„Die Getriebenen“ von Robin Alexander ist Pflicht für alle, die glauben, Politik sei einfach, schreibt Hajo Schumacher.

Schon lange nicht mehr so tapfer gegen die Müdigkeit angelesen. Aber dieser Mix aus Proseminar und Krimi, Sittenbild und Enthülle, Geschichte, Porträts und Rätselspaß macht süchtig. „Die Getriebenen“ von „Welt“-Reporter Robin Alexander ist Pflicht für alle, die glauben, Politik sei einfach.

Minutiös arbeitet Alexander jenes surreale halbe Jahr zwischen Spätsommer 2015 und März 2016 auf, als Emotionen wallten, Wahlen kippten, Hoffnungen, Karrieren und Freundschaften endeten. Nie schauten die politischen Spitzenkräfte in derart viele Abgründe. Alexander hat der epidemischen Schnellmeinerei widerstanden und mühsam Details gesammelt bis hin zu vertraulichsten Kanzlerinnen-SMS. Allenthalben gaben Akteure der Flüchtlingskrise großzügig Auskunft; keiner scheint jene Tage bereits verdaut zu haben.

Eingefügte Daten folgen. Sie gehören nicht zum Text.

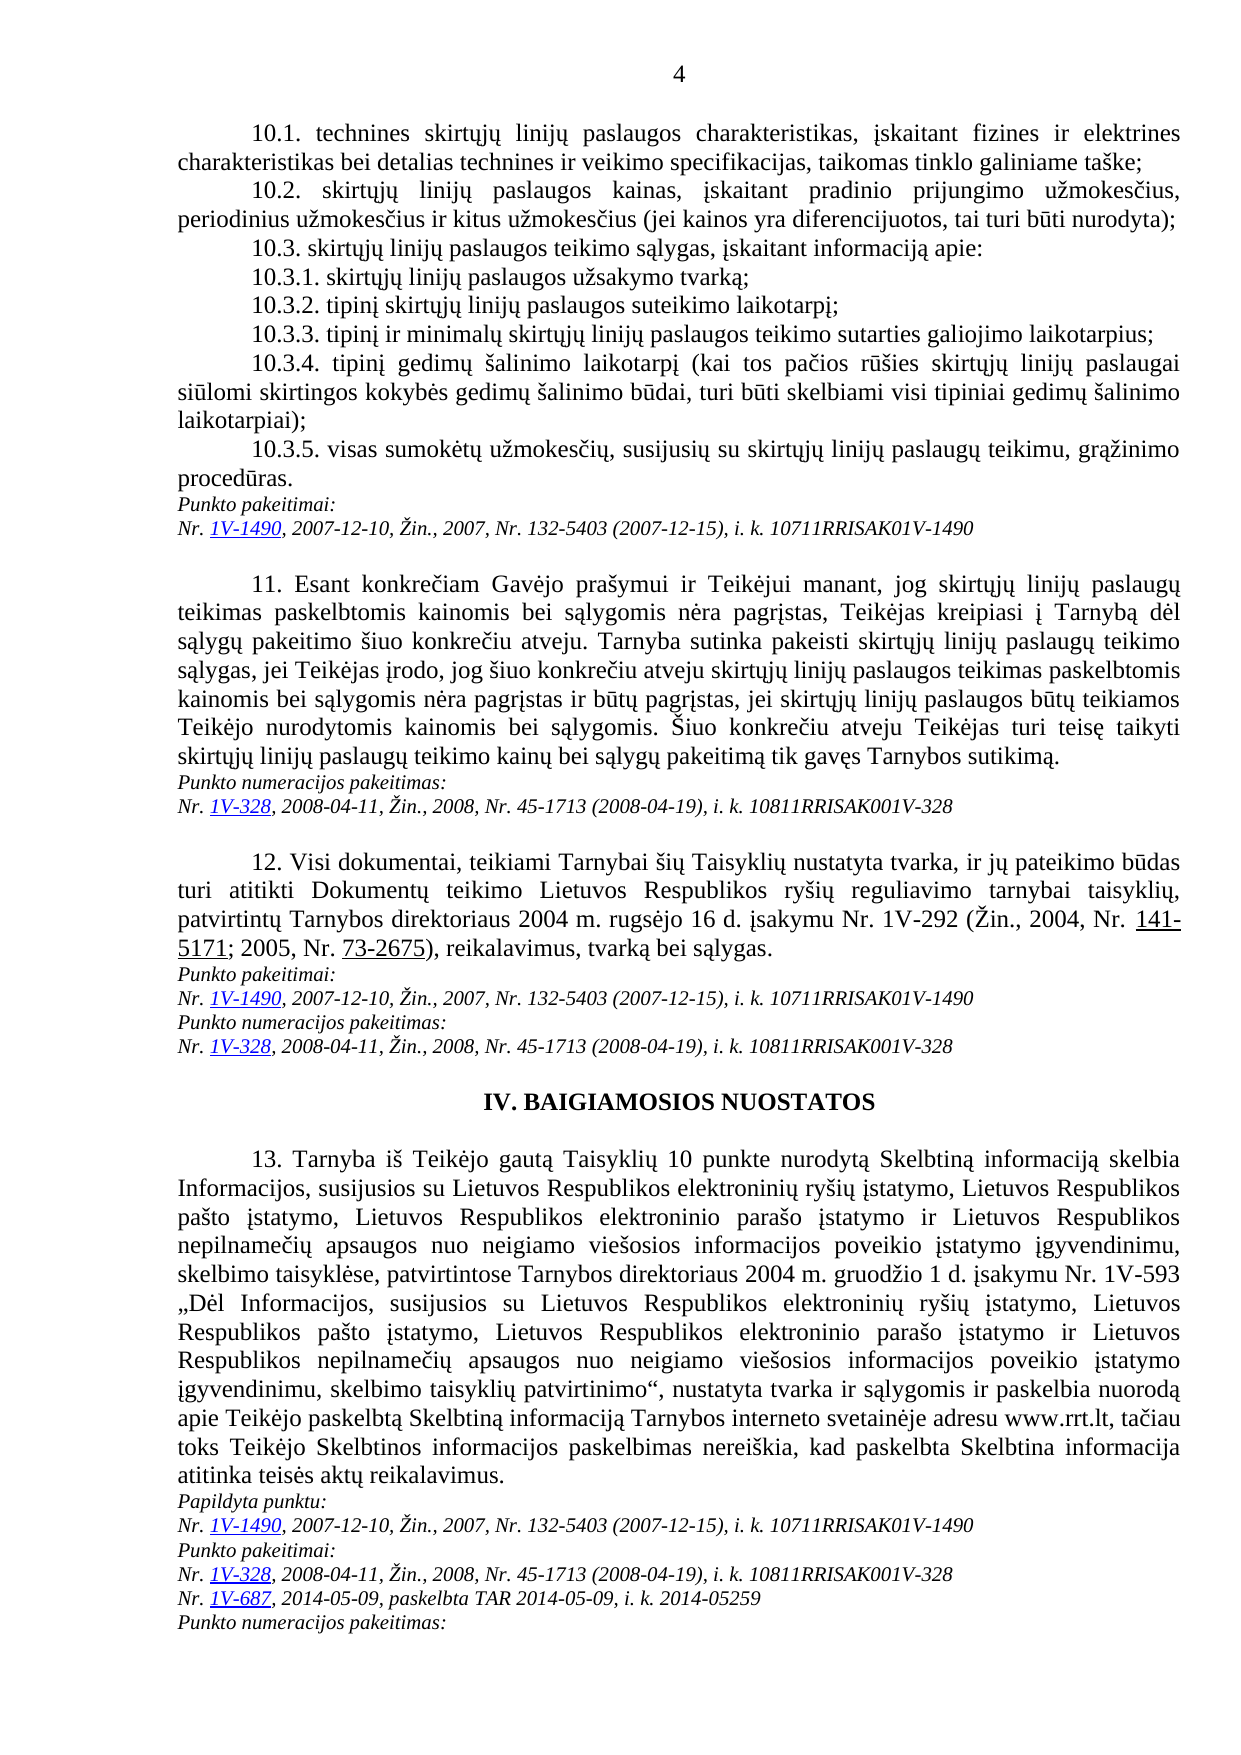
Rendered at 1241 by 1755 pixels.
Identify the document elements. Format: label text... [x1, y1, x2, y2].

text 10.1. technines skirtųjų linijų paslaugos charakteristikas, įskaitant fizines ir elektrines charakteristikas bei detalias technines ir veikimo specifikacijas, taikomas tinklo galiniame taške; [177, 118, 1181, 176]
text Nr. 1V-328, 2008-04-11, Žin., 2008, Nr. 45-1713 (2008-04-19), i. k. 10811RRISAK001V-328 [177, 794, 1181, 818]
text 10.3.1. skirtųjų linijų paslaugos užsakymo tvarką; [177, 262, 1181, 291]
text 13. Tarnyba iš Teikėjo gautą Taisyklių 10 punkte nurodytą Skelbtiną informaciją skelbia Informacijos, susijusios su Lietuvos Respublikos elektroninių ryšių įstatymo, Lietuvos Respublikos pašto įstatymo, Lietuvos Respublikos elektroninio parašo įstatymo ir Lietuvos Respublikos nepilnamečių apsaugos nuo neigiamo viešosios informacijos poveikio įstatymo įgyvendinimu, skelbimo taisyklėse, patvirtintose Tarnybos direktoriaus 2004 m. gruodžio 1 d. įsakymu Nr. 1V-593 „Dėl Informacijos, susijusios su Lietuvos Respublikos elektroninių ryšių įstatymo, Lietuvos Respublikos pašto įstatymo, Lietuvos Respublikos elektroninio parašo įstatymo ir Lietuvos Respublikos nepilnamečių apsaugos nuo neigiamo viešosios informacijos poveikio įstatymo įgyvendinimu, skelbimo taisyklių patvirtinimo“, nustatyta tvarka ir sąlygomis ir paskelbia nuorodą apie Teikėjo paskelbtą Skelbtiną informaciją Tarnybos interneto svetainėje adresu www.rrt.lt, tačiau toks Teikėjo Skelbtinos informacijos paskelbimas nereiškia, kad paskelbta Skelbtina informacija atitinka teisės aktų reikalavimus. [177, 1144, 1181, 1489]
text 10.3. skirtųjų linijų paslaugos teikimo sąlygas, įskaitant informaciją apie: [177, 233, 1181, 262]
text Nr. 1V-1490, 2007-12-10, Žin., 2007, Nr. 132-5403 (2007-12-15), i. k. 10711RRISAK01V-1490 [177, 986, 1181, 1010]
text Punkto numeracijos pakeitimas: [177, 1610, 1181, 1634]
text Nr. 1V-1490, 2007-12-10, Žin., 2007, Nr. 132-5403 (2007-12-15), i. k. 10711RRISAK01V-1490 [177, 516, 1181, 540]
text 10.3.4. tipinį gedimų šalinimo laikotarpį (kai tos pačios rūšies skirtųjų linijų paslaugai siūlomi skirtingos kokybės gedimų šalinimo būdai, turi būti skelbiami visi tipiniai gedimų šalinimo laikotarpiai); [177, 348, 1181, 434]
text 11. Esant konkrečiam Gavėjo prašymui ir Teikėjui manant, jog skirtųjų linijų paslaugų teikimas paskelbtomis kainomis bei sąlygomis nėra pagrįstas, Teikėjas kreipiasi į Tarnybą dėl sąlygų pakeitimo šiuo konkrečiu atveju. Tarnyba sutinka pakeisti skirtųjų linijų paslaugų teikimo sąlygas, jei Teikėjas įrodo, jog šiuo konkrečiu atveju skirtųjų linijų paslaugos teikimas paskelbtomis kainomis bei sąlygomis nėra pagrįstas ir būtų pagrįstas, jei skirtųjų linijų paslaugos būtų teikiamos Teikėjo nurodytomis kainomis bei sąlygomis. Šiuo konkrečiu atveju Teikėjas turi teisę taikyti skirtųjų linijų paslaugų teikimo kainų bei sąlygų pakeitimą tik gavęs Tarnybos sutikimą. [177, 569, 1181, 770]
text 10.3.2. tipinį skirtųjų linijų paslaugos suteikimo laikotarpį; [177, 291, 1181, 319]
text Nr. 1V-328, 2008-04-11, Žin., 2008, Nr. 45-1713 (2008-04-19), i. k. 10811RRISAK001V-328 [177, 1562, 1181, 1586]
text Papildyta punktu: [177, 1489, 1181, 1513]
text Nr. 1V-1490, 2007-12-10, Žin., 2007, Nr. 132-5403 (2007-12-15), i. k. 10711RRISAK01V-1490 [177, 1513, 1181, 1537]
text 10.3.3. tipinį ir minimalų skirtųjų linijų paslaugos teikimo sutarties galiojimo laikotarpius; [177, 319, 1181, 348]
text 10.3.5. visas sumokėtų užmokesčių, susijusių su skirtųjų linijų paslaugų teikimu, grąžinimo procedūras. [177, 434, 1181, 492]
text IV. Baigiamosios nuostatos [177, 1087, 1181, 1116]
text Punkto numeracijos pakeitimas: [177, 1010, 1181, 1034]
text Nr. 1V-328, 2008-04-11, Žin., 2008, Nr. 45-1713 (2008-04-19), i. k. 10811RRISAK001V-328 [177, 1034, 1181, 1058]
text 12. Visi dokumentai, teikiami Tarnybai šių Taisyklių nustatyta tvarka, ir jų pateikimo būdas turi atitikti Dokumentų teikimo Lietuvos Respublikos ryšių reguliavimo tarnybai taisyklių, patvirtintų Tarnybos direktoriaus 2004 m. rugsėjo 16 d. įsakymu Nr. 1V-292 (Žin., 2004, Nr. 141-5171; 2005, Nr. 73-2675), reikalavimus, tvarką bei sąlygas. [177, 847, 1181, 962]
text Punkto pakeitimai: [177, 1537, 1181, 1562]
text 10.2. skirtųjų linijų paslaugos kainas, įskaitant pradinio prijungimo užmokesčius, periodinius užmokesčius ir kitus užmokesčius (jei kainos yra diferencijuotos, tai turi būti nurodyta); [177, 176, 1181, 233]
text Nr. 1V-687, 2014-05-09, paskelbta TAR 2014-05-09, i. k. 2014-05259 [177, 1586, 1181, 1610]
text Punkto pakeitimai: [177, 962, 1181, 986]
text Punkto numeracijos pakeitimas: [177, 770, 1181, 794]
text Punkto pakeitimai: [177, 492, 1181, 516]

Ängste und Werte, Zaudern und Zittern, Eitel- und Bockigkeit, eiskaltes Tricksen und verwegenes Verhandeln – erst im Ernstfall werden alle Facetten des Ausdauersports Politik sichtbar. Da wurden Tausende Grenzschützer nach Bayern geschmuggelt, die CSU beriet ein zweites Kreuth, auf dem Hochseil wurde der Türkei-Deal eingefädelt – die vielen vertraulichen Einblicke entfalten ihre Wucht, weil Alexander weniger die Schuldfrage debattiert als vielmehr gelassen die Zwänge der oft irrational anmutenden Politikmaschine beschreibt, befeuert auch von sprunghaften Bürgern.

Wie handeln, wenn nur Widersprüche sicher sind?

Fortwährend bekommt der Leser die eigene emotionale Verwirrung jener Zeit gespiegelt, die Übermacht der Bilder, die Dynamik des polarisierten Gesinnungstaumels. Und quälend oft die Frage: Wie hättest du gehandelt, wenn nur Widersprüche sicher sind und das Resultat bestenfalls ein kleineres Übel?

Und, wer ist Gewinner? Ganz klar: Wolfgang Schäuble. Berlins weise Eule mit ihrem internationalen Netzwerk hat der Kanzlerin früh und präzise Risiken und Optionen aufgezeigt. Schäuble balanciert Druck und Loyalität, wo Seehofer überzieht. „Steht viel Wahres drin“, soll Angela Merkel im kleinen Kreis gesagt haben, obwohl sie nicht als Heldin wegkommt. Mehr Lob geht nicht.